PROBLEM TO SOLVE: Extract every line of the listing that contains the string "Triebwagen", matching case exactly.
=-=-=
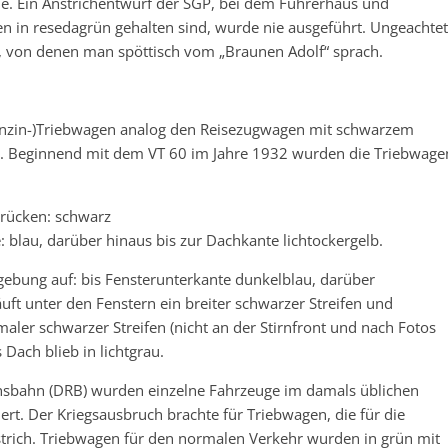
de. Ein Anstrichentwurf der SGP, bei dem Führerhaus und
n in resedagrün gehalten sind, wurde nie ausgeführt. Ungeachtet
t, von denen man spöttisch vom „Braunen Adolf“ sprach.
(Benzin-)Triebwagen analog den Reisezugwagen mit schwarzem
h. Beginnend mit dem VT 60 im Jahre 1932 wurden die Triebwage
brücken: schwarz
: blau, darüber hinaus bis zur Dachkante lichtockergelb.
gebung auf: bis Fensterunterkante dunkelblau, darüber
uft unter den Fenstern ein breiter schwarzer Streifen und
aler schwarzer Streifen (nicht an der Stirnfront und nach Fotos
 Dach blieb in lichtgrau.
sbahn (DRB) wurden einzelne Fahrzeuge im damals üblichen
rt. Der Kriegsausbruch brachte für Triebwagen, die für die
rich. Triebwagen für den normalen Verkehr wurden in grün mit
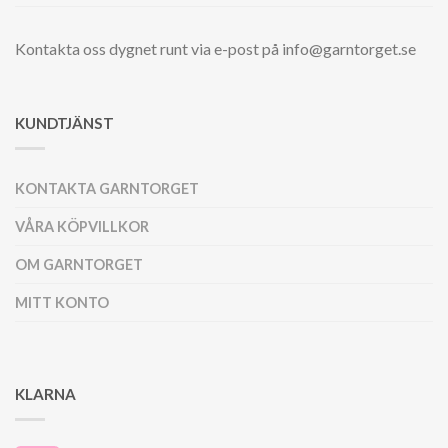
Kontakta oss dygnet runt via e-post på info@garntorget.se
KUNDTJÄNST
KONTAKTA GARNTORGET
VÅRA KÖPVILLKOR
OM GARNTORGET
MITT KONTO
KLARNA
=-=-=
EXERCISE RESULT:
(Benzin-)Triebwagen analog den Reisezugwagen mit schwarzem
rt. Der Kriegsausbruch brachte für Triebwagen, die für die
rich. Triebwagen für den normalen Verkehr wurden in grün mit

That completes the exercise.